Time to read: 5 min read
Book Cover
The intelligent investor is a realist who sells to the optimist and buys from pessimists.
Previous Jason Zweig reviews:
This is my second time reading this book; the first was when my mentor from my first investing internship assigned me a list of to-read books, with this book on top of the list. In my first reading. I was focused on finishing the book as fast as possible and thus did not have time to fully synthesize Graham's ideas; I made up for it in my second reading.
The premise of the book is simple; Graham seeks to teach one how to invest, not by instructing one on how to beat the market (unlike many modern-day gurus), but by teaching one the fundamental theory behind the market and the fundamental psychology which a successful investor must have.
Graham accomplishes this through many examples and metaphors; my favourite of which is the idea of Mr. Market, an irrational entity which constantly swings between overreaction and underreaction. The investor's main goal is thus to not get caught up in Mr. Market's mood swings and to instead sell to Mr. Market when he is overly optimistic and buy from Mr. Market when he is overly pessimistic.
One of the chief ideas which I gained the most value from when I first read the book is that the "investor's chief problem - and even his worst enemy - is likely to be himself". Being a successful investor requires a special mindset, which includes being patient, disciplined, and eager to learn. Being humble is also incredibly important, and Graham exemplifies this in the book by readily admitting to his miscalculations and explicitly stating that he does not have all the answers.
One of the reasons which I am so bullish on quantitative investing is because it removes the most fallible variable from the equation of investing - humans. It appears to me that all of the major blunders in the markets (such as Knight Capital) were caused primarily by humans. By automating all of the logic but none of the emotional burden or carelessness, algorithms can maximize their chances of being correct. I believe that if Graham were still active today, he'd be a quant.
The three main ideas I took away from my second reading are:
Nothing is guaranteed in the market; one can only maximize one's chances of being correct. One can have models like DCFs or Black-Scholes, but at the end of the day, models can only approximate reality and too much faith in models can be fatal. Personally, the unpredictability is what drew me to investing in the first place; the uncertain nature of the markets means that there is always room for improvement and growth as an investor.
To achieve above-average results, one must be contrarian and right, meaning one must have a good idea that is somehow also unpopular. This is especially true today, where the market is, in theory, supposed to be more efficient than the past which means that unique ideas are harder to come by.
It is critical to seperate speculation from investing; speculating is akin to gambling (quick wins and losses) while investing is more like paying off a mortgage (slowly building up equity and wealth over time). While speculation can be fun in the short-term, in the long-run, the patient investor will most likely win out, both due to the longterm behaviour of markets to return to their fundamental values and also because of the market structure itself (transaction costs for frequent trading).
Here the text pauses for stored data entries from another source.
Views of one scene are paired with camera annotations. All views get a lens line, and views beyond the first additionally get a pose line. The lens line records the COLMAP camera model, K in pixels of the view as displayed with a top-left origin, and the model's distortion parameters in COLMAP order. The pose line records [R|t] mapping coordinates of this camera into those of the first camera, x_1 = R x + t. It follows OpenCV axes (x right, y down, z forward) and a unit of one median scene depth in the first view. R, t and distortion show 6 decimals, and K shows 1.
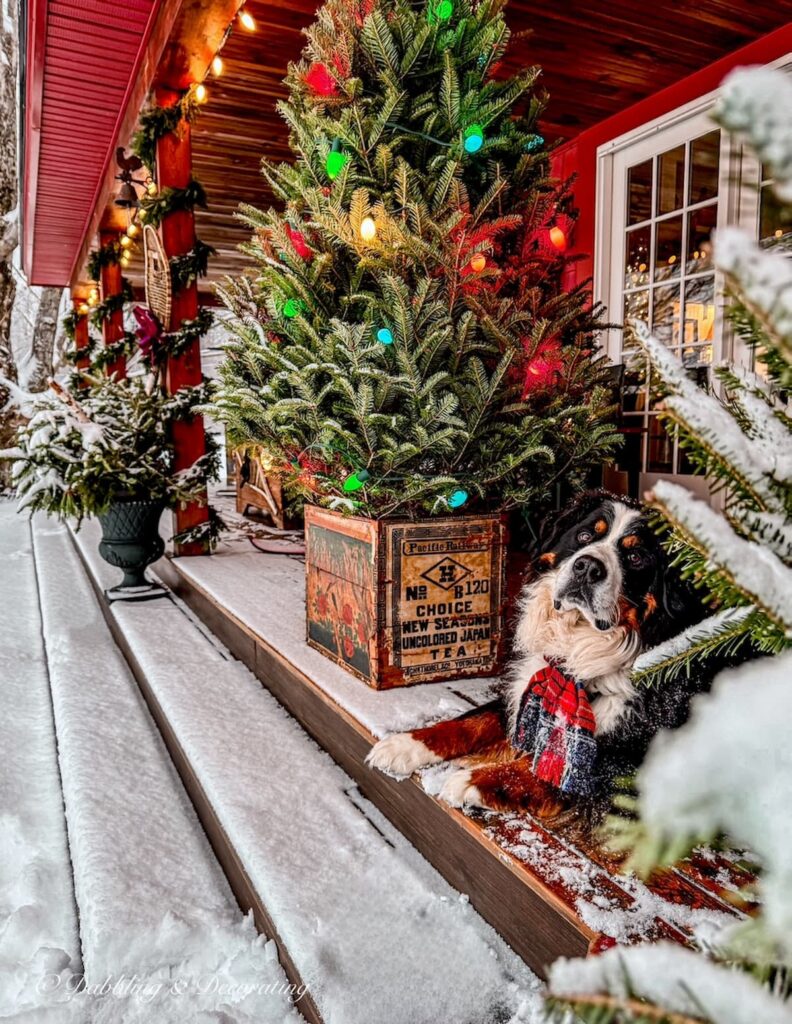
lens RADIAL K [[752.6, 0, 401.7], [0, 752.6, 530.7], [0, 0, 1]] dist [0.073680, -0.069311]
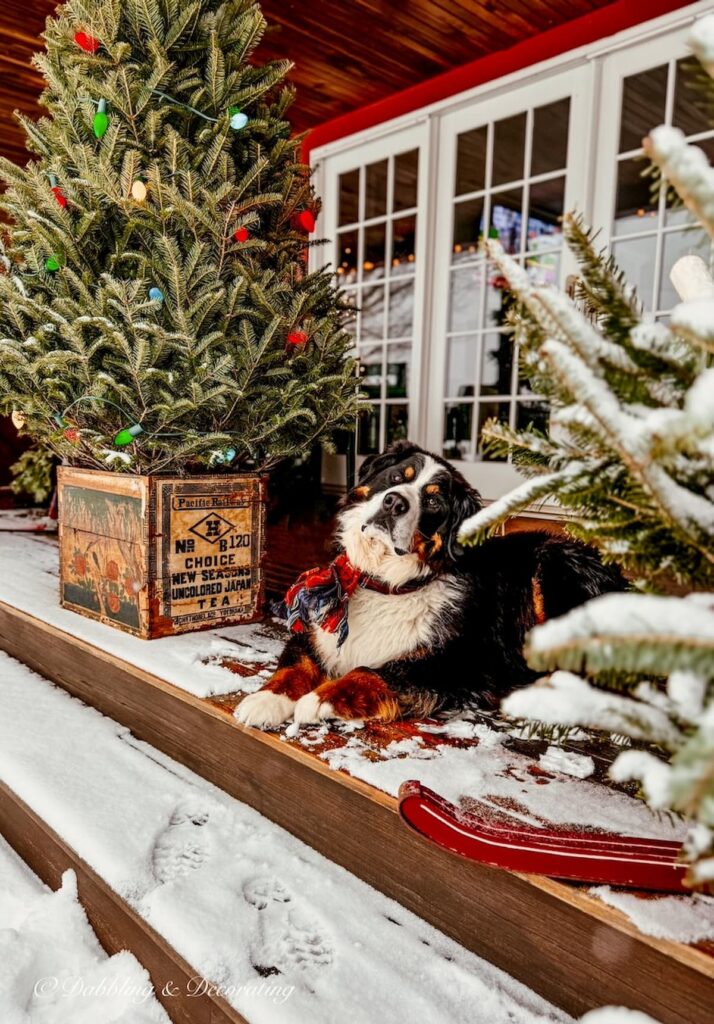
lens RADIAL K [[738.9, 0, 317.6], [0, 738.9, 539.8], [0, 0, 1]] dist [0.057597, -0.071431]
pose [[0.959723, -0.016774, 0.280446, -0.093803], [0.010870, 0.999686, 0.022597, 0.053212], [-0.280737, -0.018639, 0.959604, -0.046920]]
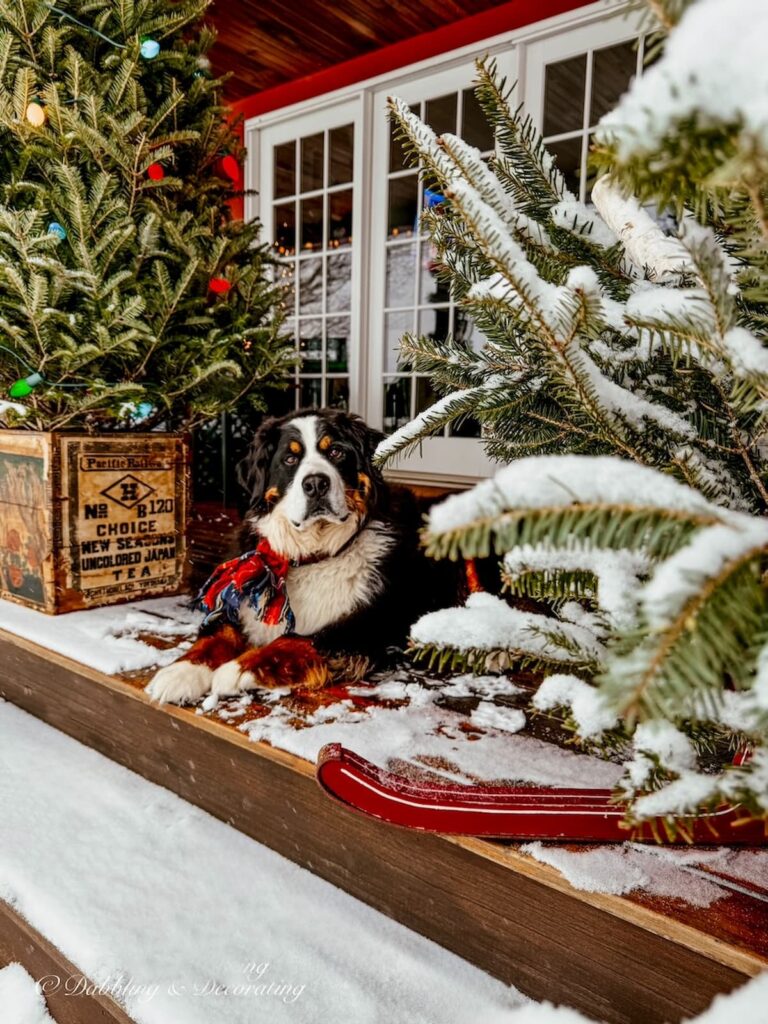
lens RADIAL K [[728.3, 0, 388.5], [0, 728.3, 517.5], [0, 0, 1]] dist [0.032686, -0.050930]
pose [[0.899781, -0.026949, 0.435508, -0.052139], [0.021754, 0.999620, 0.016910, 0.084341], [-0.435799, -0.005742, 0.900026, 0.001292]]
As I am writing this, stocks of overly-short companies such as GME are experiencing the rally of a lifetime. I have friends who argue that GME is fundamentally worth the valuation (it's not); I personally view GME as a short-term microstructure bet, and thus falls under speculation.
Graham also offers more practical advice; although most of it is outdated (such as specific PE ratios), some of his general practical advice is still valid today. Graham stresses the importance of asking the right questions to sellside stock analysts (a lesson I learned the hard way when I bought everything sellside analysts have been feeding me for my first professional stock pitch). Graham also stresses the importance of diversification; I'm a bit on the fence with this one, as technically, if unique good ideas are hard to come by, one should capitalize as much as possible on said ideas. Speaking of ideas, good strategies are crowded out once it's mainstream, Graham stresses the importance of continual innovation and generation of ideas (or keeping good ideas hidden). I think he'd agree that teaching an algorithm to learn (maybe through reinforcement learning) will be crucial to being competitive in markets of today and the future.
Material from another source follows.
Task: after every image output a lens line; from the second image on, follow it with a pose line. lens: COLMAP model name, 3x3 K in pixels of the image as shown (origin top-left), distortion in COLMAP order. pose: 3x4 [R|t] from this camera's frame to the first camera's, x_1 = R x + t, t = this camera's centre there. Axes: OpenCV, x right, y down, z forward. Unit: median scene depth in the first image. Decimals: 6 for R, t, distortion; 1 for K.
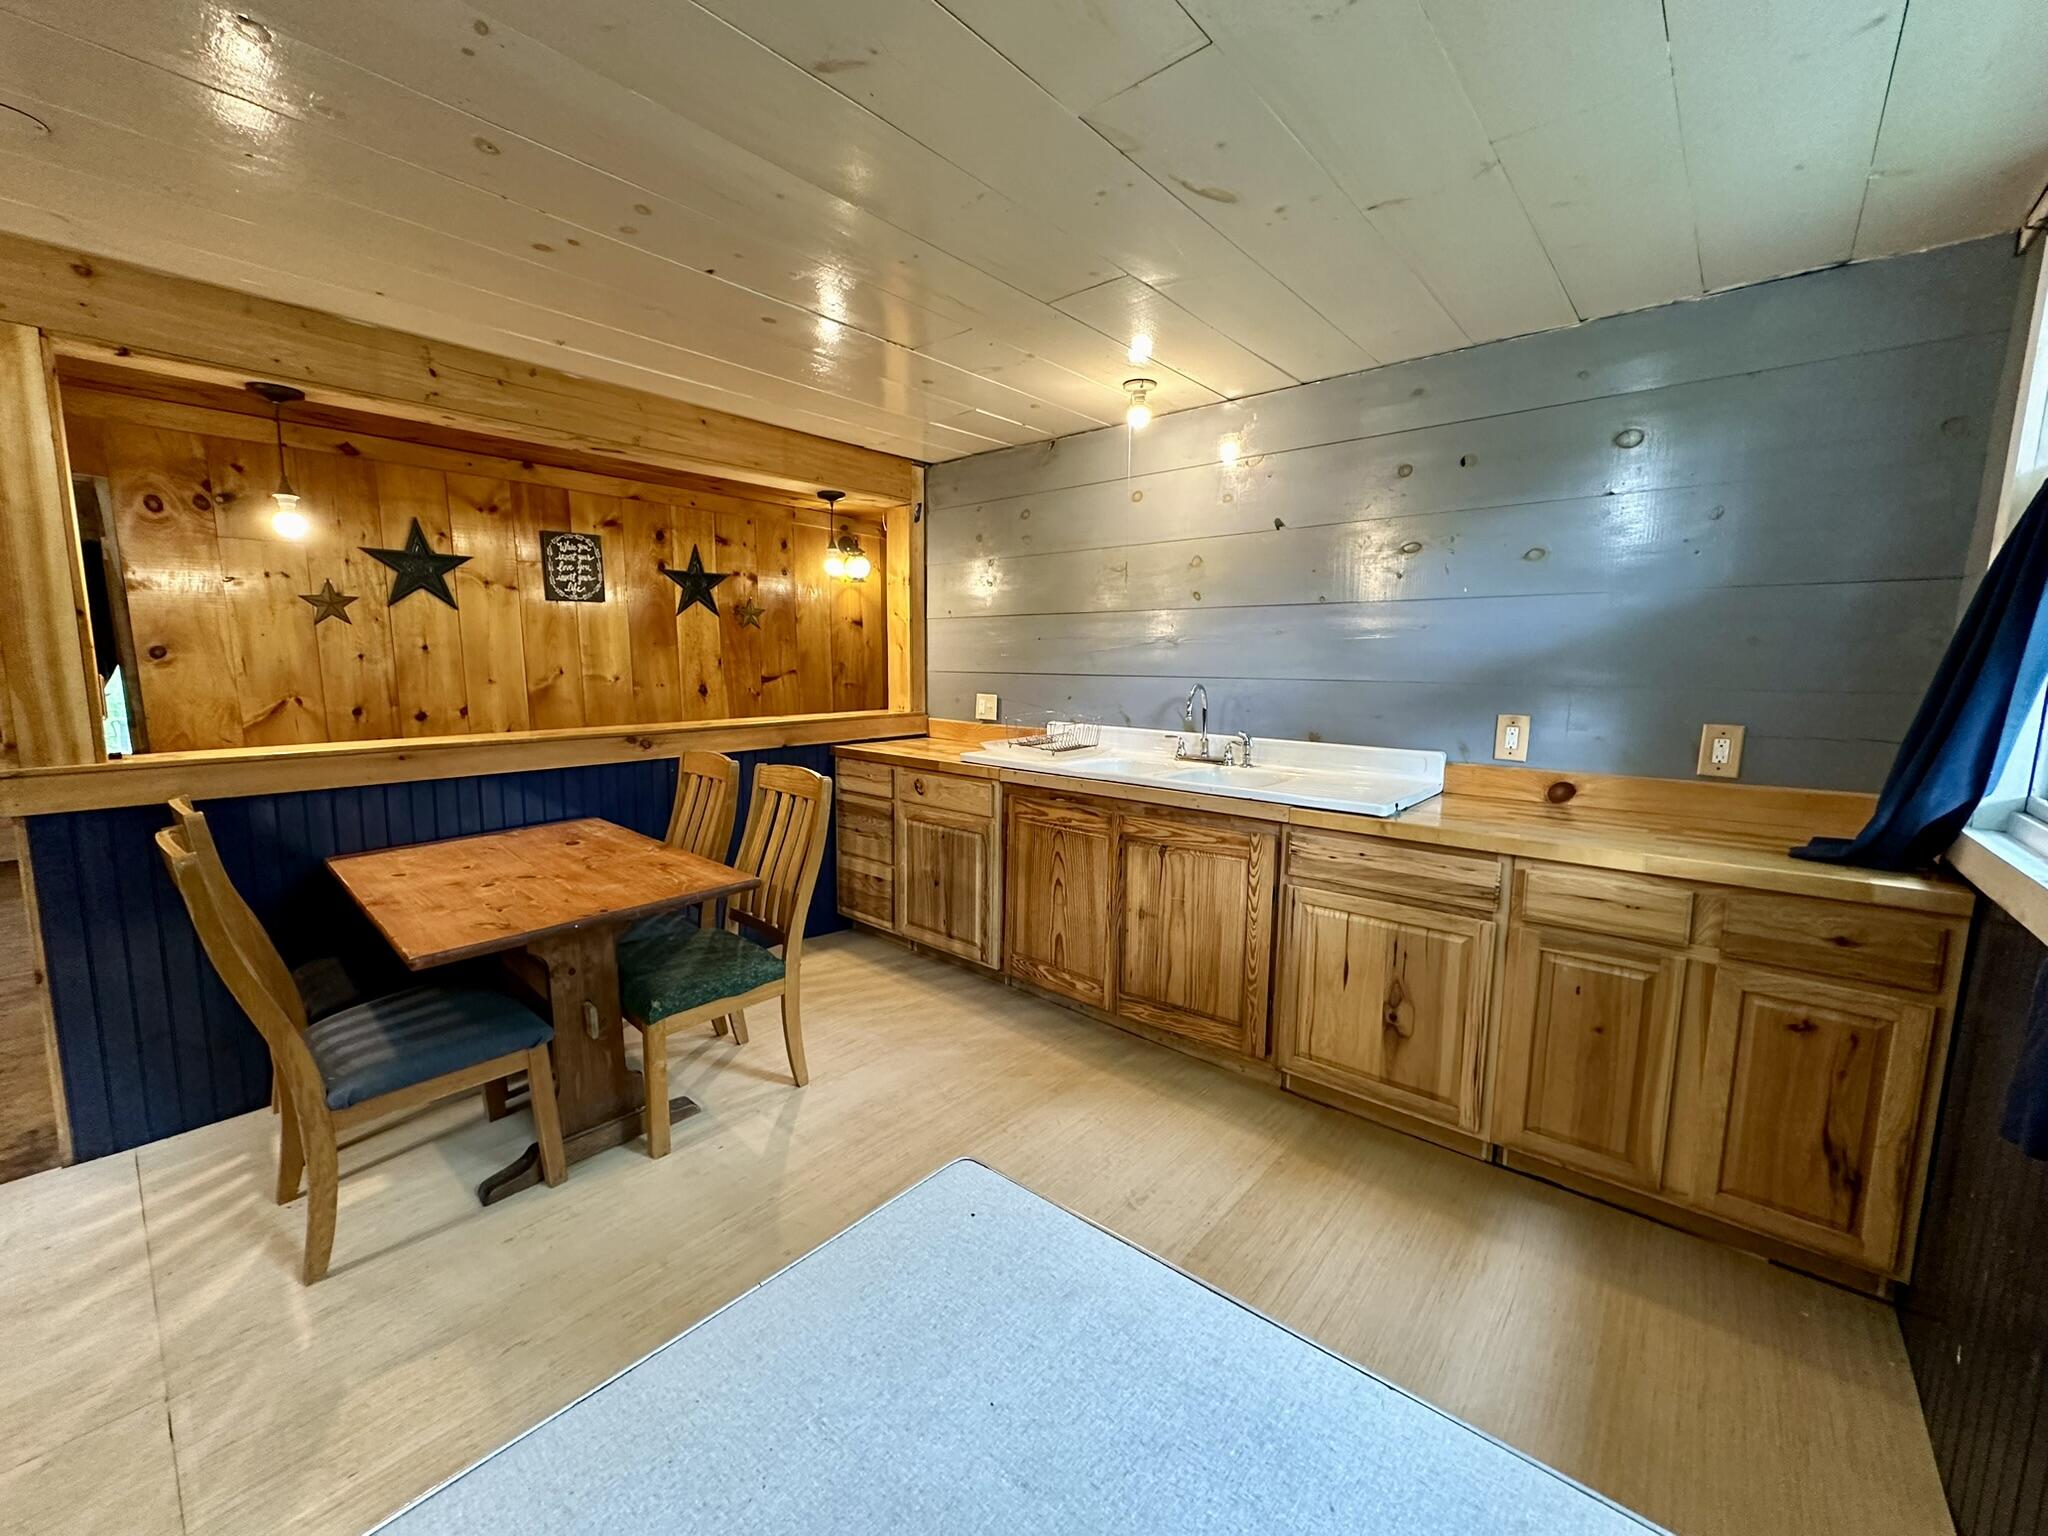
lens RADIAL K [[813.5, 0, 1024.4], [0, 813.5, 764.6], [0, 0, 1]] dist [-0.005542, 0.001242]
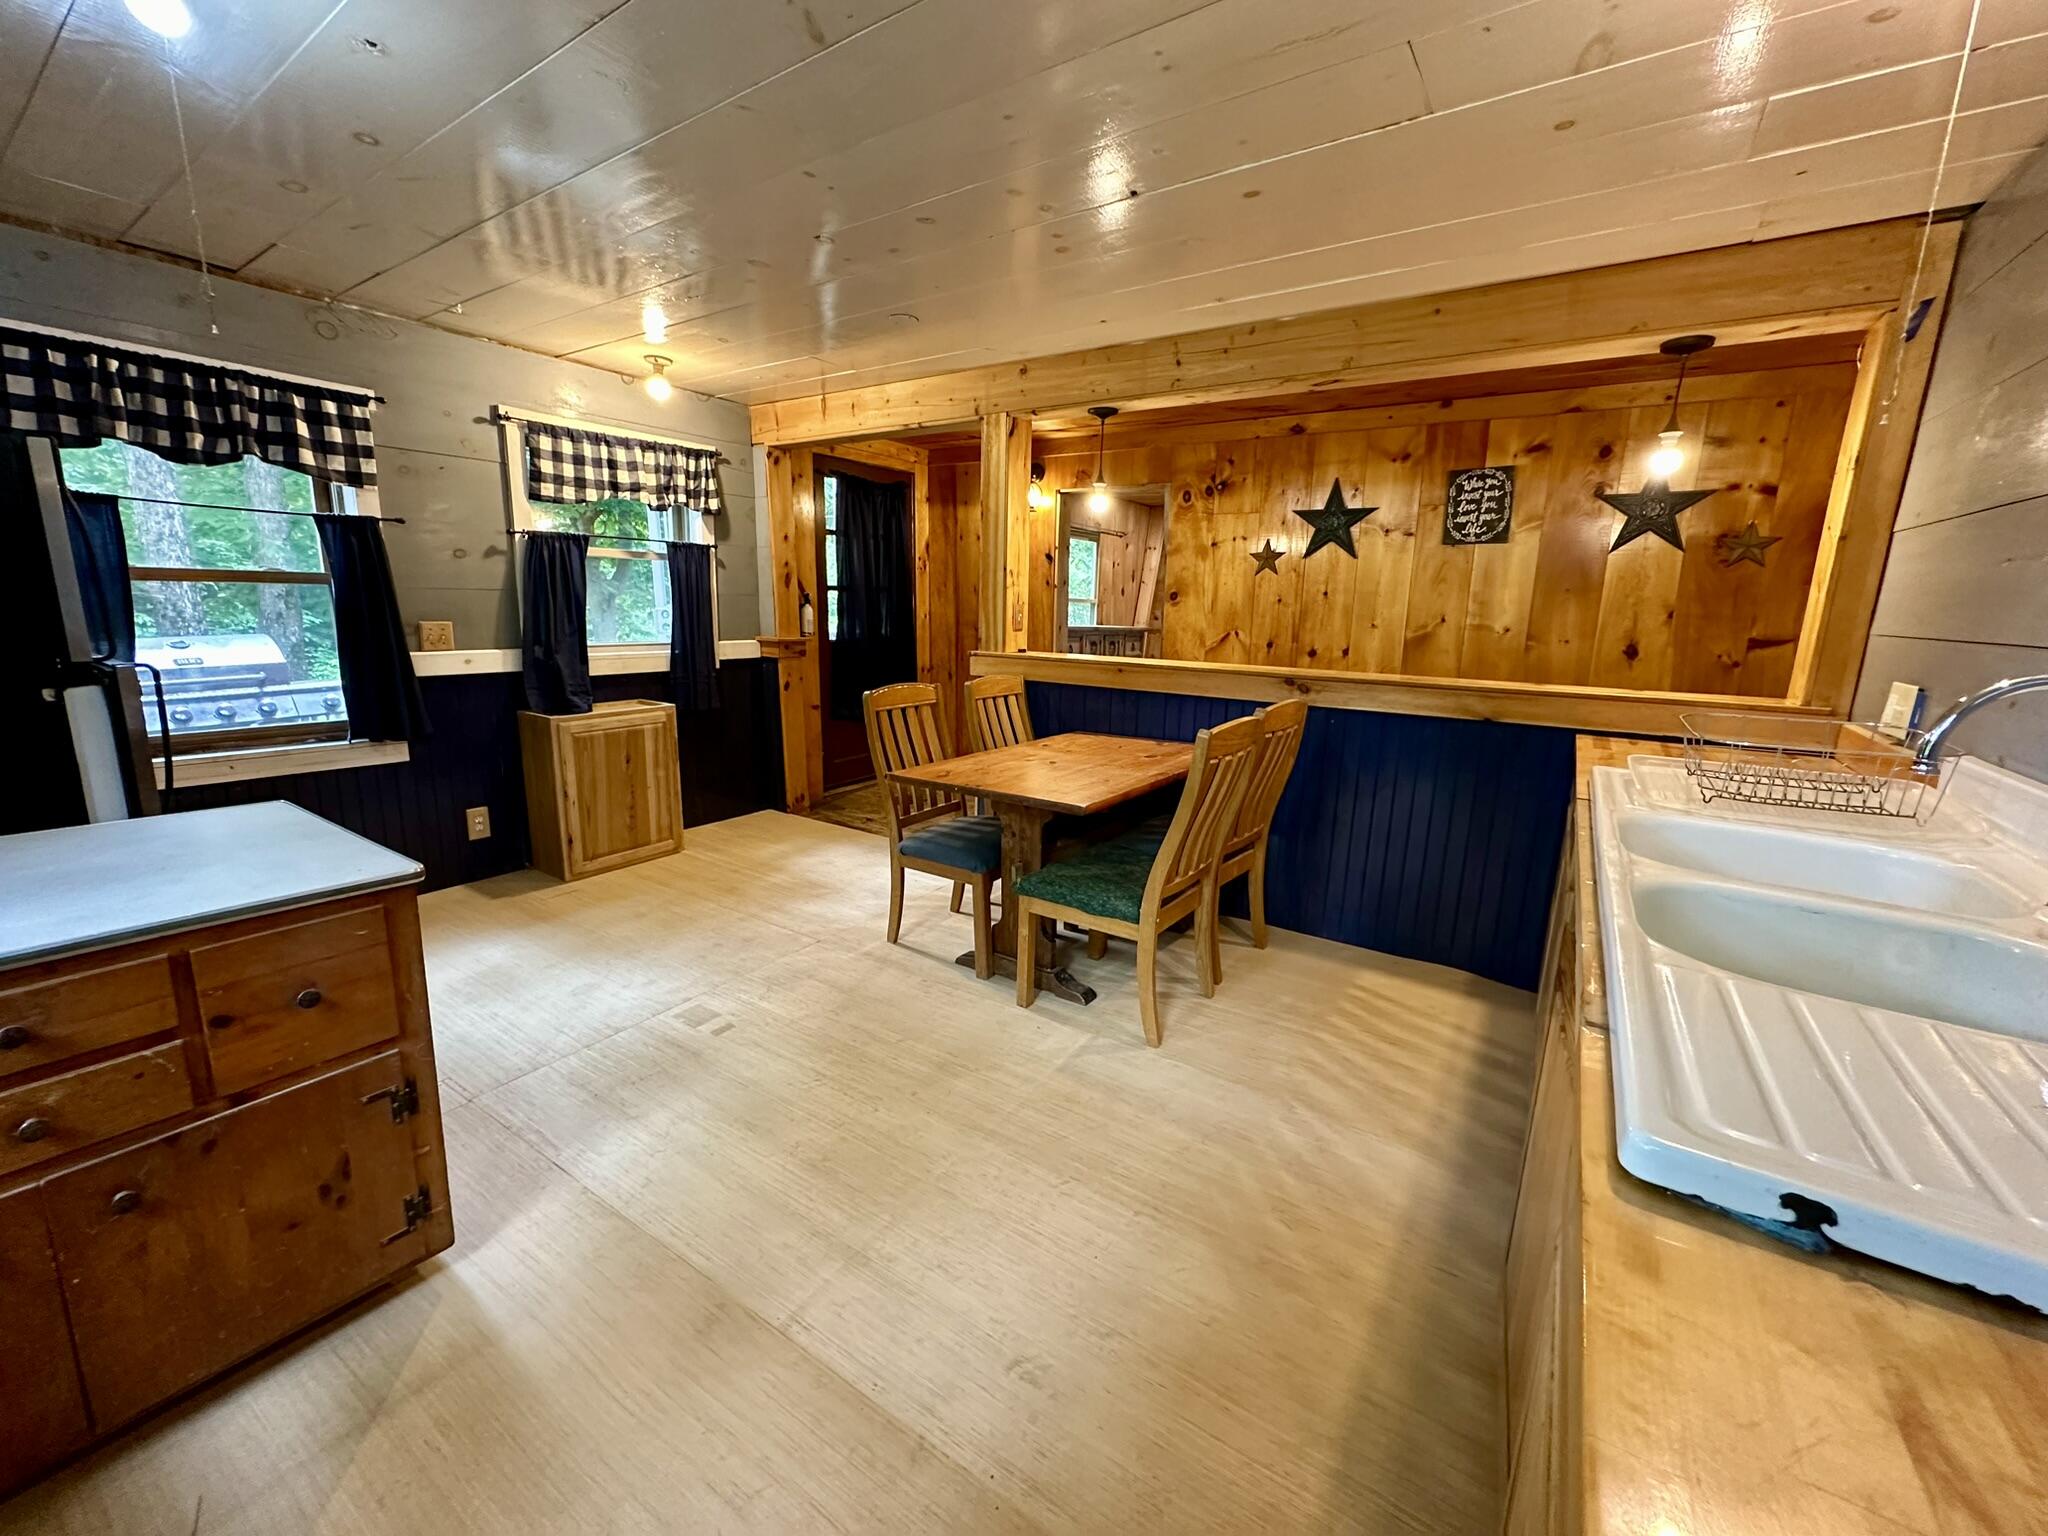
lens RADIAL K [[813.5, 0, 1023.1], [0, 813.5, 767.3], [0, 0, 1]] dist [-0.005542, 0.001242]
pose [[0.119790, 0.199365, -0.972576, 0.359406], [-0.151767, 0.971793, 0.180512, -0.045790], [0.981131, 0.125981, 0.146669, 0.421550]]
Throughout the book is also Zweig's commentary, which I found to be incredibly insightful (although still dated) and added to the witty and sardonic tone of the book. The market has obviously changed greatly since the times of this book (and commentary); I believe many of Graham's ideas can and should still be applied to quantitative investing.
One of the best books written on investing; a little academic at times, but incredibly insightful.